Start of DATASET RECORDS

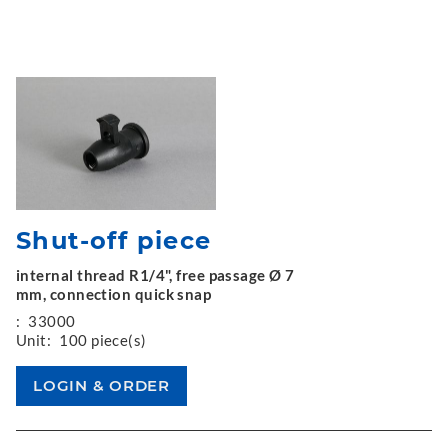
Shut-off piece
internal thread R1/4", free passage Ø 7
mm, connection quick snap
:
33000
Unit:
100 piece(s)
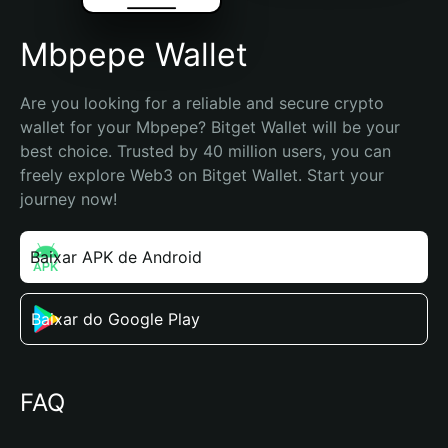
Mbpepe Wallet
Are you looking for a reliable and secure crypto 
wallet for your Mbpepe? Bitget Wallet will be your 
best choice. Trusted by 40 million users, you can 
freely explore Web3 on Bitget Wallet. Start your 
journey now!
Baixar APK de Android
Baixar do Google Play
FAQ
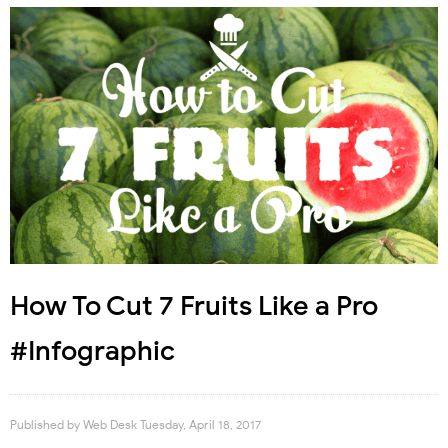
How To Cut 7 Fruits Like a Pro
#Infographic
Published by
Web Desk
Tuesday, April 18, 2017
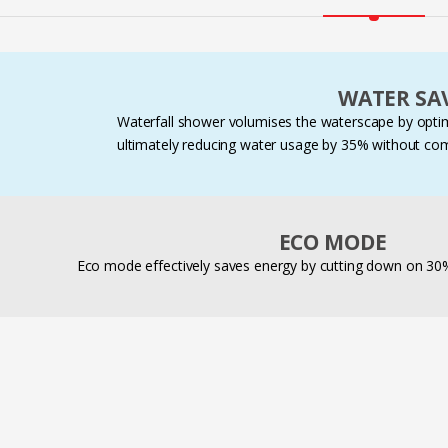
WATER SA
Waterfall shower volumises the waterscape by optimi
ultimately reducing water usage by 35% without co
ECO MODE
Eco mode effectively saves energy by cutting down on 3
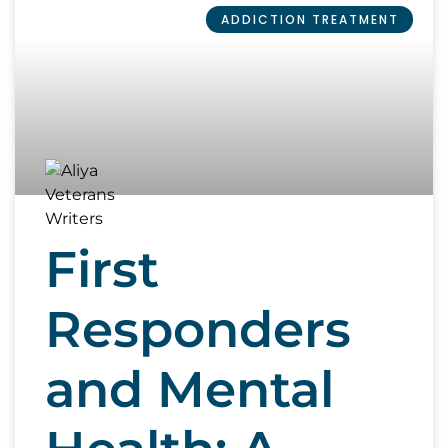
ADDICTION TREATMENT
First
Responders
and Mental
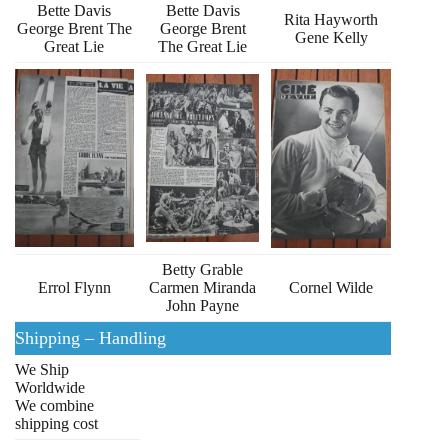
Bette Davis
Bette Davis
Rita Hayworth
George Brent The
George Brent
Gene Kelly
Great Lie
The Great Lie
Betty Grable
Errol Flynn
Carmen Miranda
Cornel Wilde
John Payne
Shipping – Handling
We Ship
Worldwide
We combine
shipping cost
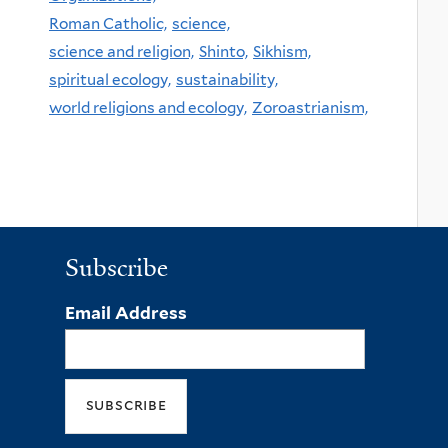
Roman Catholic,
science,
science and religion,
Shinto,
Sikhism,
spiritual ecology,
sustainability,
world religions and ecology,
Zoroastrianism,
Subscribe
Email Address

End of DATASET RECORDS

**TRY IT:** The records above are to be retyped exactly, with every picture left out.

**TASK OUTPUT:**
Shut-off piece
internal thread R1/4", free passage Ø 7
mm, connection quick snap
:
33000
Unit:
100 piece(s)
Mbpepe Wallet
Are you looking for a reliable and secure crypto 
wallet for your Mbpepe? Bitget Wallet will be your 
best choice. Trusted by 40 million users, you can 
freely explore Web3 on Bitget Wallet. Start your 
journey now!
Baixar APK de Android
Baixar do Google Play
FAQ
How To Cut 7 Fruits Like a Pro
#Infographic
Published by
Web Desk
Tuesday, April 18, 2017
WATER SA
Waterfall shower volumises the waterscape by optimi
ultimately reducing water usage by 35% without co
ECO MODE
Eco mode effectively saves energy by cutting down on 3
ADDICTION TREATMENT
First
Responders
and Mental
Bette Davis
Bette Davis
Rita Hayworth
George Brent The
George Brent
Gene Kelly
Great Lie
The Great Lie
Betty Grable
Errol Flynn
Carmen Miranda
Cornel Wilde
John Payne
Shipping – Handling
We Ship
Worldwide
We combine
shipping cost
Roman Catholic,
science,
science and religion,
Shinto,
Sikhism,
spiritual ecology,
sustainability,
world religions and ecology,
Zoroastrianism,
Subscribe
Email Address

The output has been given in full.